Perry Wayne Jerden v. The State of Texas--Appeal from 402nd Judicial District Court of Wood County

Annotate this Case
In The
Court of Appeals
Sixth Appellate District of Texas at Texarkana
______________________________
No. 06-03-00078-CR
______________________________
PERRY WAYNE JERDEN, Appellant
V.
THE STATE OF TEXAS, Appellee
On Appeal from the 402nd Judicial District Court
Wood County, Texas
Trial Court No. 17,430-2002
Before Morriss, C.J., Ross and Carter, JJ.
Memorandum Opinion by Justice Carter
MEMORANDUM OPINION

Perry Wayne Jerden appeals from his conviction on his plea of guilty pursuant to a negotiated plea agreement. He was convicted of arson. The trial court set punishment at ten years' imprisonment and a $2,000.00 fine, in accordance with the terms of the negotiated plea agreement. Jerden filed a pro se notice of appeal.

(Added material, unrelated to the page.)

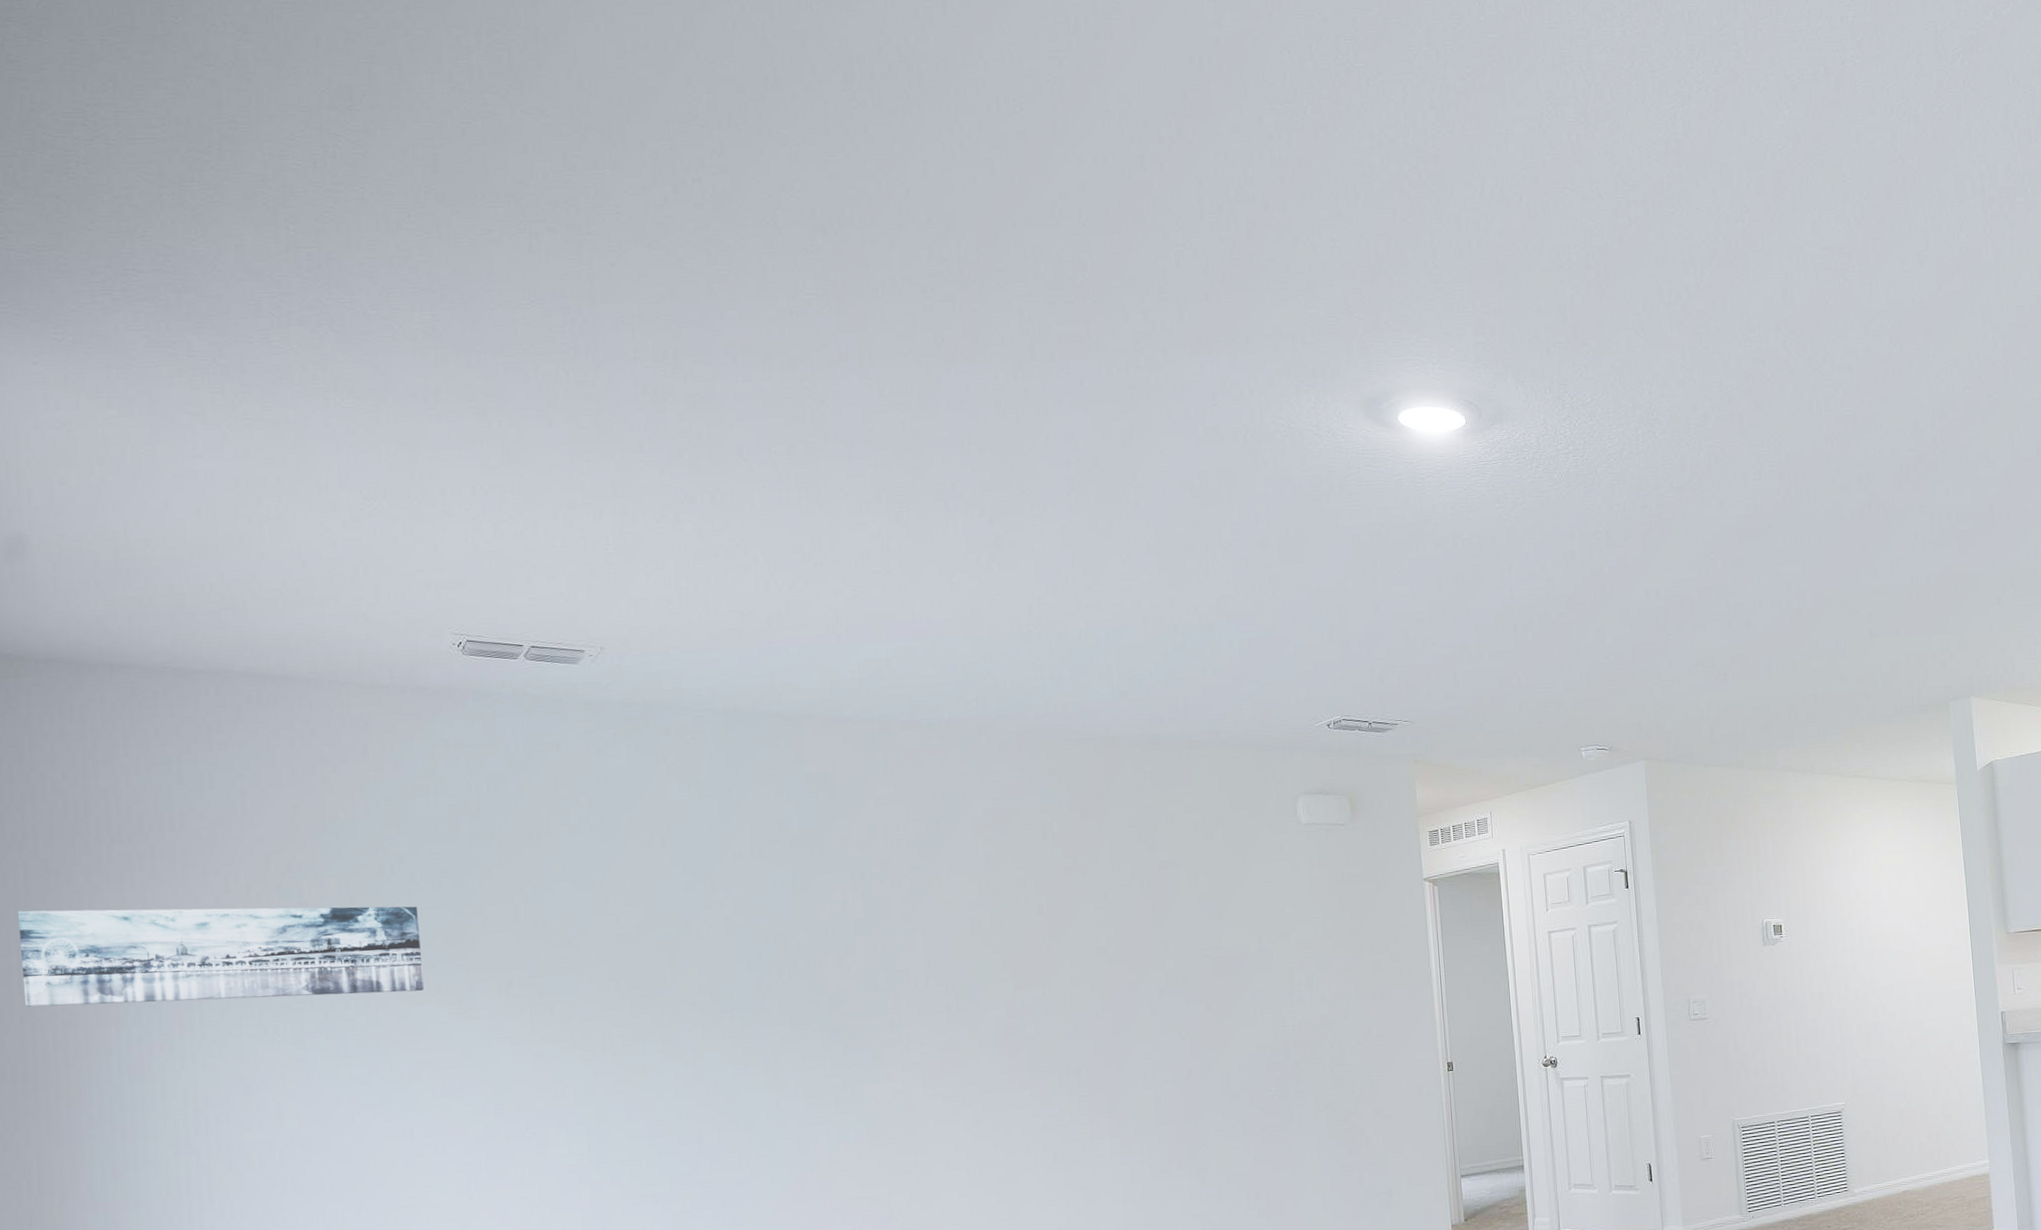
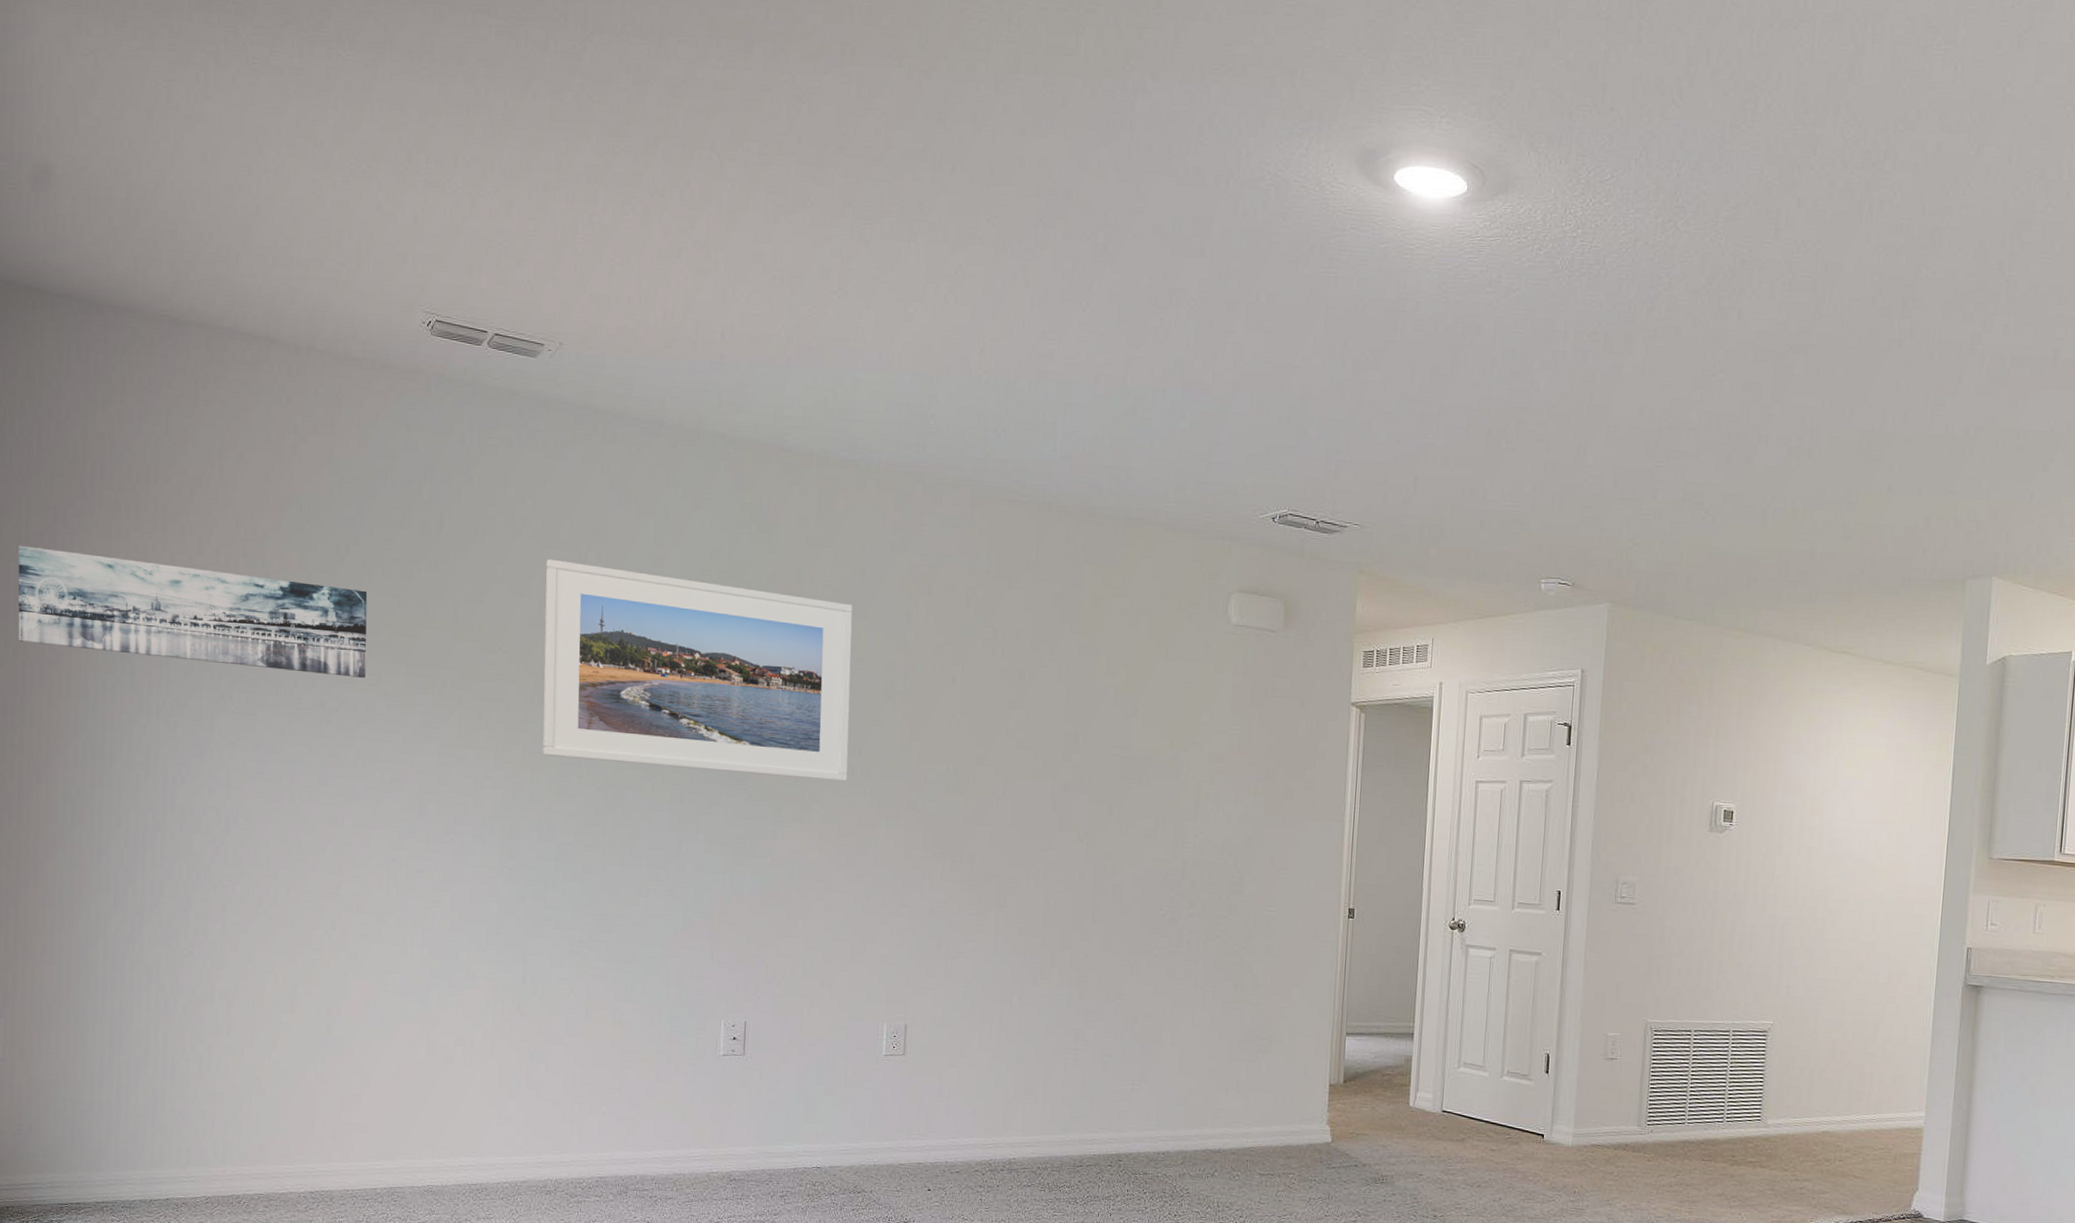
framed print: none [608,850,944,1038] -> present [542,559,853,782]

Effective January 1, 2003, the Texas Rules of Appellate Procedure were amended. Jerden's notice of appeal invoking appellate jurisdiction was filed after the effective date of the amended rules. The amended rules therefore apply to this appeal. Rule 25.2(a) was amended to read, in pertinent part:

(2) . . . . A defendant in a criminal case has the right of appeal under Code of Criminal Procedure article 44.02 and these rules. The trial court shall enter a certification of the defendant's right of appeal in every case in which it enters a judgment of guilt or other appealable order. In a plea bargain case-that is, a case in which defendant's plea is guilty or nolo contendere and the punishment did not exceed the punishment recommended by the prosecutor and agreed to by the defendant-a defendant may appeal only:

(A) those matters that were raised by written motion filed and ruled on before trial, or

(B) after getting the trial court's permission to appeal.

 

Tex. R. App. P. 25.2(a)(2).

The trial court filed a certification of defendant's right of appeal in accordance with Rule 25.2(a)(2). It states that this "Is a plea-bargain case, and the Defendant has NO right of appeal."

We have jurisdiction to determine whether we have jurisdiction. Olivo v. State, 918 S.W.2d 519, 523 (Tex. Crim. App. 1996). Jerden pled guilty, and when adjudged guilty of that crime, he entered into a negotiated plea agreement as to punishment that the trial court did not exceed at sentencing. Under amended Rule 25.2(a)(2), Jerden was entitled to appeal only "those matters that were raised by written motion filed and ruled on before trial," or "after getting the trial court's permission to appeal." The trial court certified that neither of these circumstances apply by stating that there is no right of appeal. See Comb v. State, No. 01-03-00037-CR, 2003 WL 1090438 (Tex. App.-Houston [1st Dist.] Mar. 13, 2003, no pet.). (1)

We hold that we lack jurisdiction over this appeal. The appeal is dismissed.

 

Jack Carter

Justice

 

Date Submitted: June 26, 2003

Date Decided: June 27, 2003

 

Do Not Publish

1. A negotiated plea agreement by its nature incorporates a voluntary and understanding plea of guilty, and thus its process can only be triggered when the negotiated plea agreement and guilty plea are voluntarily and understandably made. However, in Cooper v. State, the Texas Court of Criminal Appeals determined that an involuntary plea may be raised by a motion for new trial and habeas corpus, but not on appeal. 45 S.W.3d 77 (Tex. Crim. App. 2001).